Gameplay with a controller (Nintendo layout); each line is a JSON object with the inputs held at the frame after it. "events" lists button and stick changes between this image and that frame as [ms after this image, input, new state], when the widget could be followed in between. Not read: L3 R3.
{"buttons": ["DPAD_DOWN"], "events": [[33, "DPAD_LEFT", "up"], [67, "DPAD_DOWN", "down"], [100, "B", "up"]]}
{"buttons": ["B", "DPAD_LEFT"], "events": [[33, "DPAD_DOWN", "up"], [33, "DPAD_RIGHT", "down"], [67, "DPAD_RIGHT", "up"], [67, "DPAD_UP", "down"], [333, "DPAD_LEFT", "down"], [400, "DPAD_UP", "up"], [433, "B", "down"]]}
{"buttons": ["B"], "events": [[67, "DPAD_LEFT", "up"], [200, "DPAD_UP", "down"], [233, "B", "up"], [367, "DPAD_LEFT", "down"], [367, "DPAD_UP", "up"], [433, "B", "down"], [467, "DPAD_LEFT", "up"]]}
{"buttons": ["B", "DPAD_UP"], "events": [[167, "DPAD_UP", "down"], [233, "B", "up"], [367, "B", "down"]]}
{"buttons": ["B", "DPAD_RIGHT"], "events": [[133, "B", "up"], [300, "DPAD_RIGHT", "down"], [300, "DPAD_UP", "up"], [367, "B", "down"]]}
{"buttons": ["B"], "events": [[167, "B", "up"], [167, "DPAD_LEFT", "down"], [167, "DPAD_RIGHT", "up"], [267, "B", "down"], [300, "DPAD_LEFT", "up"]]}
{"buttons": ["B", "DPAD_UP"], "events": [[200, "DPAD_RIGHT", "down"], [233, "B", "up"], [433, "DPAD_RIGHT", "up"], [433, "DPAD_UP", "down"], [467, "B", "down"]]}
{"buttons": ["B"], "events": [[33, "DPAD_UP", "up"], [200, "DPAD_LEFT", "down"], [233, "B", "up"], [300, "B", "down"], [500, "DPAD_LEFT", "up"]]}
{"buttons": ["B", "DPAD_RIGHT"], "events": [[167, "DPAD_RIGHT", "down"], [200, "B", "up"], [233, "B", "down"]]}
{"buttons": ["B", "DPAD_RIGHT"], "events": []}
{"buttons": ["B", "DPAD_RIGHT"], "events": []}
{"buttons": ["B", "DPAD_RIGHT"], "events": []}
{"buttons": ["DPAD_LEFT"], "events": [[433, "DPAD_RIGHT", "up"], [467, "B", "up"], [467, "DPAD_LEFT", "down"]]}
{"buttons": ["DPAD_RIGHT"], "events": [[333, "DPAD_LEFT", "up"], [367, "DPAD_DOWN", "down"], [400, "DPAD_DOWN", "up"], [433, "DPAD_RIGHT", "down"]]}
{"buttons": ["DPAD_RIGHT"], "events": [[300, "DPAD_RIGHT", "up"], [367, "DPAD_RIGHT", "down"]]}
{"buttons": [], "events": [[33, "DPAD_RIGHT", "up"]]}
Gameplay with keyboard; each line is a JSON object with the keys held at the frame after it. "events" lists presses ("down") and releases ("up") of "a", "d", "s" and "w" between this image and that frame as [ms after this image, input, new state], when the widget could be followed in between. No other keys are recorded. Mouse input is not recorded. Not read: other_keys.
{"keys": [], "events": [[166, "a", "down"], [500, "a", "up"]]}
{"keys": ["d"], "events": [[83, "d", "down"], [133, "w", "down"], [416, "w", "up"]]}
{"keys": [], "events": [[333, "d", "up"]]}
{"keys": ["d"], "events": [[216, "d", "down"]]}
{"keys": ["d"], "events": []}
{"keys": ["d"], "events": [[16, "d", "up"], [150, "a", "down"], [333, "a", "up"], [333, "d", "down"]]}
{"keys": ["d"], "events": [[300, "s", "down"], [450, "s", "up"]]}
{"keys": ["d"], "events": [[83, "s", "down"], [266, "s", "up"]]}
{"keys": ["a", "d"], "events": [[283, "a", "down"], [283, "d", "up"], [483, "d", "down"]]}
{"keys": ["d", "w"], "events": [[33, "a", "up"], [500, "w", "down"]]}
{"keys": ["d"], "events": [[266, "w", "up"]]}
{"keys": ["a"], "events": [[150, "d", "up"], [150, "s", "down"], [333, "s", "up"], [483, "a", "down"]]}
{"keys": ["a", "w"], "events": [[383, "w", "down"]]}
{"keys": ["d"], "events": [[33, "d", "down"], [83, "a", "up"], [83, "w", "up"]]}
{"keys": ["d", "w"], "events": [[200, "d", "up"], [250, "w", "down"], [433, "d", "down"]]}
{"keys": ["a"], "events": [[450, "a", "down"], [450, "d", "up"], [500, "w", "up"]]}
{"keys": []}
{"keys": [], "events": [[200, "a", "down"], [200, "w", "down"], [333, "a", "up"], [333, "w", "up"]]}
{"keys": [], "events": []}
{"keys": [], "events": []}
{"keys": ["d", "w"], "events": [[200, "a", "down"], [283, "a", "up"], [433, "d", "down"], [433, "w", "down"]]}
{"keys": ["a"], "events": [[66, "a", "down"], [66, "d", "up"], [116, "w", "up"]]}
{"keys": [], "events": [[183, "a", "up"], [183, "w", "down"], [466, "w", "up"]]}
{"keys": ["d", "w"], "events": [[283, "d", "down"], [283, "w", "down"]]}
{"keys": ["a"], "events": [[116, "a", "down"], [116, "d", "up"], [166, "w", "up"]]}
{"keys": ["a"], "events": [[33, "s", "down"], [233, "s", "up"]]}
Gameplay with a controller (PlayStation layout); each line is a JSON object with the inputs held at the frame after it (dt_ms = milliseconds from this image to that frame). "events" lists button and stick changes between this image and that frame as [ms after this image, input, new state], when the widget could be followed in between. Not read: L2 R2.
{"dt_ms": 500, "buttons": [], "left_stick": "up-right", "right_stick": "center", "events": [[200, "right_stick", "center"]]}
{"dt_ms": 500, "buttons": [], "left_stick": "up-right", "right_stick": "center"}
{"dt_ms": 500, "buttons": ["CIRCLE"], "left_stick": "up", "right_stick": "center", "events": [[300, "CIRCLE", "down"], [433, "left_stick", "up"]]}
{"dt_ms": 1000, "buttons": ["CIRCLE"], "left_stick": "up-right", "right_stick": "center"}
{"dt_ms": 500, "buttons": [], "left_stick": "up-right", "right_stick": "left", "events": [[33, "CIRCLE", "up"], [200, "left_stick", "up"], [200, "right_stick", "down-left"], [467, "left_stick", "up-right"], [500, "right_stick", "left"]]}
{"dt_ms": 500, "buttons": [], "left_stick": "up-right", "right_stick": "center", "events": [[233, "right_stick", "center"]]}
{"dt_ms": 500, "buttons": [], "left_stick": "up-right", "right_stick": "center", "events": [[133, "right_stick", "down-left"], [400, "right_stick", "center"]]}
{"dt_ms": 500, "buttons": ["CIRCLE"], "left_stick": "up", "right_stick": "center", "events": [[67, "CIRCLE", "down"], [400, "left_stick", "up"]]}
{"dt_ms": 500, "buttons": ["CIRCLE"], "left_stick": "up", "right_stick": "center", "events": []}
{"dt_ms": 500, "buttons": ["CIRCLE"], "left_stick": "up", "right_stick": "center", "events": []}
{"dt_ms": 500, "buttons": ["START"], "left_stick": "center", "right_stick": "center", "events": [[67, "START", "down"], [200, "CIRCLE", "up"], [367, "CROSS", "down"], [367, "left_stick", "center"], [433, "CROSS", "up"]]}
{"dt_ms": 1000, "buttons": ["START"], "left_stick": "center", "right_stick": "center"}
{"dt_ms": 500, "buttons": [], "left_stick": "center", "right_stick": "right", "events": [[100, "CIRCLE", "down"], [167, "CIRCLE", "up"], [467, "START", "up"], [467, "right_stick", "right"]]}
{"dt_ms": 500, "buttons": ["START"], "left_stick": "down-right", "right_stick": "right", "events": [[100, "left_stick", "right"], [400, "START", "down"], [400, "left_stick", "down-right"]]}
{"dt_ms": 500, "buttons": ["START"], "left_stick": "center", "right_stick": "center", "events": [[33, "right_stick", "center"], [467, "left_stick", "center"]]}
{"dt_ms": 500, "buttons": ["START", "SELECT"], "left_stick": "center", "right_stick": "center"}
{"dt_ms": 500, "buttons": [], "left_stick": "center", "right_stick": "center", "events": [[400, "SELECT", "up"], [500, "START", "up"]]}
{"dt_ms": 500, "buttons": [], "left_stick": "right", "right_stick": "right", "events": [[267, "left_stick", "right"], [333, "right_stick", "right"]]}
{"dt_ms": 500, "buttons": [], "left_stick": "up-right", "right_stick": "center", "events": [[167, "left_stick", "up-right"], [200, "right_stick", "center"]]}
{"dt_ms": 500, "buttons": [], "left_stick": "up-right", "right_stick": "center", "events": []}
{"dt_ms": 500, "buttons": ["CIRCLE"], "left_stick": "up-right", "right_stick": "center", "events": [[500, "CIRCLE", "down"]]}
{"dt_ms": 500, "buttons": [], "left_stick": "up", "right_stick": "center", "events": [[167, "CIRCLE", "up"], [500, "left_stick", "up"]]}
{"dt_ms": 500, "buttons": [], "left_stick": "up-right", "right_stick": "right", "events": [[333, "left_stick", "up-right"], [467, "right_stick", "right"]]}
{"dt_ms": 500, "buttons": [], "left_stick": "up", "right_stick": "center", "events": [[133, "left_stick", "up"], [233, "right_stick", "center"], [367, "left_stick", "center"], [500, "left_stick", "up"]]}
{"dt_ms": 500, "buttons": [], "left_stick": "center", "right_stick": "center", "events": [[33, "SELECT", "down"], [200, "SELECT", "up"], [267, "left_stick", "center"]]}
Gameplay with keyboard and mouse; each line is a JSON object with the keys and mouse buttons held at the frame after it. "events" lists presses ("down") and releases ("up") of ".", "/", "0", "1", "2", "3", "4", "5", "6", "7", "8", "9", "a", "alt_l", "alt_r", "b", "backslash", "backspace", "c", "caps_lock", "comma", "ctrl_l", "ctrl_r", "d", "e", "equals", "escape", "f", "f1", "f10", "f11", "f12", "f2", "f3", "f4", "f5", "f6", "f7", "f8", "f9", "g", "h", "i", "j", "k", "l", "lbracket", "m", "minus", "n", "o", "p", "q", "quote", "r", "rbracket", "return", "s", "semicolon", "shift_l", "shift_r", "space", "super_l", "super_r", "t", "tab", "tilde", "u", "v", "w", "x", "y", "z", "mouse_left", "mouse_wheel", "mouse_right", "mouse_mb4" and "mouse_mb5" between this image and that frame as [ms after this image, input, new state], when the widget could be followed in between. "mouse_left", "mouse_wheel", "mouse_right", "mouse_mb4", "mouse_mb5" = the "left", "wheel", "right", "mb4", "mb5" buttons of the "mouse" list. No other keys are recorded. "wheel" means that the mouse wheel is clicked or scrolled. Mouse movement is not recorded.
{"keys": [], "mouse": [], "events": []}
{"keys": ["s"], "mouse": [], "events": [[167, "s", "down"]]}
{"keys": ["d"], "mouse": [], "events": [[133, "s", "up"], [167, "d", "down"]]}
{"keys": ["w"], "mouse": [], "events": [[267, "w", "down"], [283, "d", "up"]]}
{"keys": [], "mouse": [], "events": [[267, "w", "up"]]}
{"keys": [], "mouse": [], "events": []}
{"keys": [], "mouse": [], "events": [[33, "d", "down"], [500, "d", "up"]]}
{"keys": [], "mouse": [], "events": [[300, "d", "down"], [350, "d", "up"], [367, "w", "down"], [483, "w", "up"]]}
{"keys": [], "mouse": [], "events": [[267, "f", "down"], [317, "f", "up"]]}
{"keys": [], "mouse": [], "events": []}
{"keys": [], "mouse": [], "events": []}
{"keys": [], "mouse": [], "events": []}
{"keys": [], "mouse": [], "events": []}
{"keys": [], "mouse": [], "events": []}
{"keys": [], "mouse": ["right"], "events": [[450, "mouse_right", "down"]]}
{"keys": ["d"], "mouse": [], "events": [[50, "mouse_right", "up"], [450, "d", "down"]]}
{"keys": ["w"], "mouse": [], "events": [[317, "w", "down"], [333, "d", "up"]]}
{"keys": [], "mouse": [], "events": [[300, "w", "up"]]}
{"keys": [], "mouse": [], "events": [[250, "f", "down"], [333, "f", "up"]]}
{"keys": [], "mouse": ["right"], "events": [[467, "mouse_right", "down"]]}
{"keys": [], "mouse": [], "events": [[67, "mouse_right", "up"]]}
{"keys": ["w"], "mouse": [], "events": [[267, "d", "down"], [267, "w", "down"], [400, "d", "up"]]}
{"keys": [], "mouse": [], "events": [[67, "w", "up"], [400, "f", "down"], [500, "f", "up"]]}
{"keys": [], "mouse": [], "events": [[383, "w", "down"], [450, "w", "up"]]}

○ ○ ○ ○

▶ The problem: In the entries above, tally the lines that include the string "controller". Give the figure only.

▶ Solution for this problem: 2